How politics shapes virus risk perceptions1 min read . Updated: 05 May 2020, 09:32 PM IST
John M. Barrios and Yael Hochberg find that the search share for the identified terms are lower in US counties with a higher vote share for Donald Trump in the 2016 presidential election
Political leanings may colour one’s risk perception of the covid-19 pandemic, suggests a new National Bureau of Economic Research working paper by John M. Barrios and Yael Hochberg. The researchers use Google search-share of covid-related terms as a proxy for people’s risk perception of the pandemic in the US. Their presumption is that the perceived risk is higher in locations that saw higher searches for covid-related terms such as coronavirus, Wuhan virus and unemployment, which denotes the economic risk.
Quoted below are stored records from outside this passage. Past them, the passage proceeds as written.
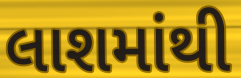
લાશમાંથી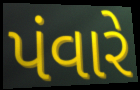
પંવારે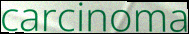
carcinomaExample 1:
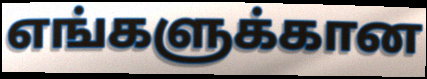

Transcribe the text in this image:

எங்களுக்கான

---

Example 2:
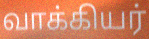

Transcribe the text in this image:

வாக்கியர்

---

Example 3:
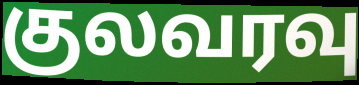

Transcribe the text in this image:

குலவரவு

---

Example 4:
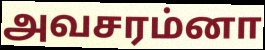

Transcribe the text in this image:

அவசரம்னா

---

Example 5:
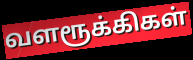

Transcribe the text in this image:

வளரூக்கிகள்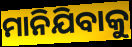
ମାନିଯିବାକୁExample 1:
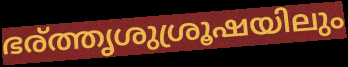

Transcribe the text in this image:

ഭര്ത്തൃശുശ്രൂഷയിലും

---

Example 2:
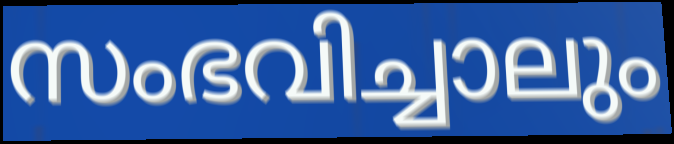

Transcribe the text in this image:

സംഭവിച്ചാലും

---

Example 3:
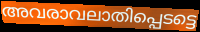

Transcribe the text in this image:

അവരാവലാതിപ്പെടട്ടെ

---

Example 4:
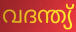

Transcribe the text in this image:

വദന്ത്യ്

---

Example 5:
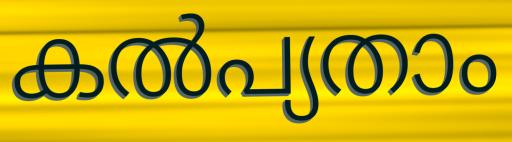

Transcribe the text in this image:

കൽപ്യതാം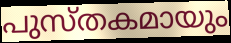
പുസ്തകമായും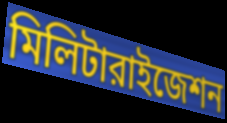
মিলিটারাইজেশনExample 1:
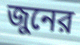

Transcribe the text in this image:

জুনের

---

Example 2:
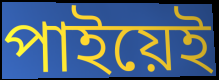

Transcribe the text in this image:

পাইয়েই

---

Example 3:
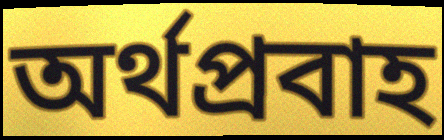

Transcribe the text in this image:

অর্থপ্রবাহ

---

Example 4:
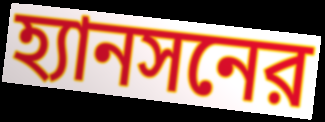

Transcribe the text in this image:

হ্যানসনের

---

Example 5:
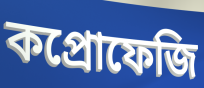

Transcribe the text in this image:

কপ্রোফেজি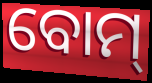
ବୋମ୍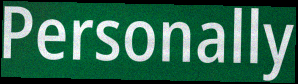
Personally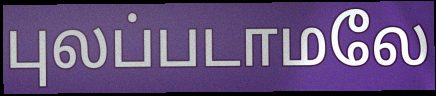
புலப்படாமலே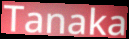
TanakaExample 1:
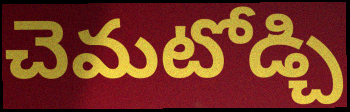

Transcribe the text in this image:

చెమటోడ్చి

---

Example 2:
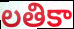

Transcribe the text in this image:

లతికా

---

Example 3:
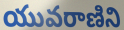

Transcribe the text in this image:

యువరాణిని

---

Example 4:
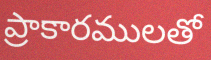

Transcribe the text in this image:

ప్రాకారములతో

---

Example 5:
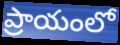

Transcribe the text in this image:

ప్రాయంలోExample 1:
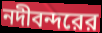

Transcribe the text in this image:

নদীবন্দরের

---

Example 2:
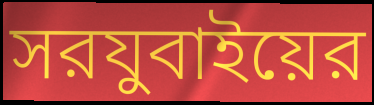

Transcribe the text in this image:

সরযুবাইয়ের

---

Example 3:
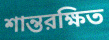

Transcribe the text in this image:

শান্তরক্ষিত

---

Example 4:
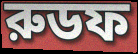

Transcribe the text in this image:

রুডফ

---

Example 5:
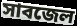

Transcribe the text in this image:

সাবজেলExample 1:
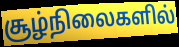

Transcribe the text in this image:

சூழ்நிலைகளில்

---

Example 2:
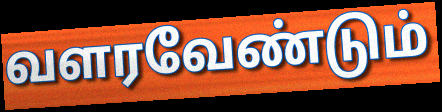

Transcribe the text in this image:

வளரவேண்டும்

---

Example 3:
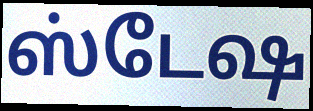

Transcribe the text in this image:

ஸ்டேஷ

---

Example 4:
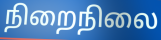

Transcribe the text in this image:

நிறைநிலை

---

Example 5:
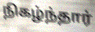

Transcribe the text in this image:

நிகழ்ந்தார்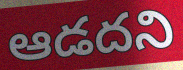
ఆడదని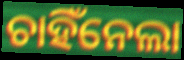
ଚାହିଁନେଲା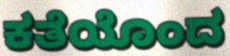
ಕತೆಯೊಂದ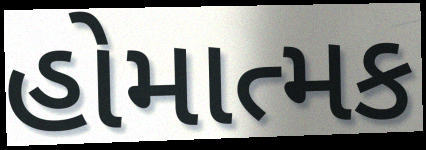
હોમાત્મક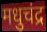
मधुचंद्रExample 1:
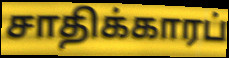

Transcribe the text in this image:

சாதிக்காரப்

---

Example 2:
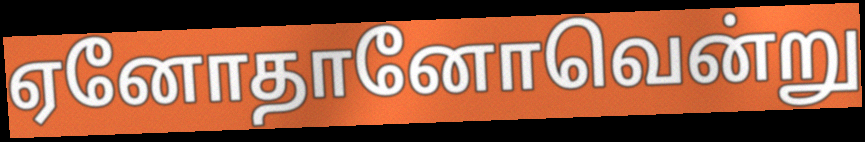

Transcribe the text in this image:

ஏனோதானோவென்று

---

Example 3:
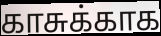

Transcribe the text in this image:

காசுக்காக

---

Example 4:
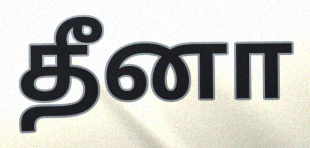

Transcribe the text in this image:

தீனா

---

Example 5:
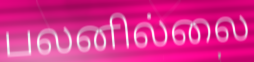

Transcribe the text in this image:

பலனில்லைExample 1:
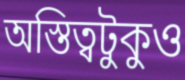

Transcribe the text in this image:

অস্তিত্বটুকুও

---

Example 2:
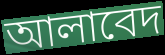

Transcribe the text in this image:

আলাবেদ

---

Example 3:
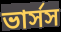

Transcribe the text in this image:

ভার্সস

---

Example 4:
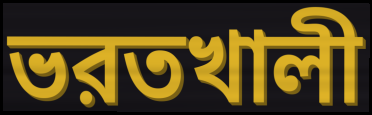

The authors find that the search share for the identified terms are lower in US counties with a higher vote share for Donald Trump in the 2016 presidential election. When the number of confirmed coronavirus cases doubled in the US, the overall search share for these terms typically increased by 40%. However, in areas that supported Trump, the increase was just 7.8%.
People’s risk perception also determined how seriously they adopted physical distancing. Based on mobile data records, the authors show that areas with greater support for Trump took physical distancing less seriously. As covid-19 cases doubled, visits to non-essential locations such as restaurants, clothing stores and theatres fell by 4.75% nationally as opposed to just 0.5% in areas that supported Trump.
The risk perception in counties favouring Trump changed when Republican politicians such as Ted Cruz were quarantined for being exposed to an infected individual and conservative news channels such as Fox News ramped up their coverage on covid-19. Thereafter, areas favouring Trump saw a considerable decline in trips to non-essential locations.
People’s assessment of risks associated with events are influenced by the behaviour of political leaders they support and the news they consume, suggest the authors. During pandemics, this has serious implications for not just the individual but also the whole society.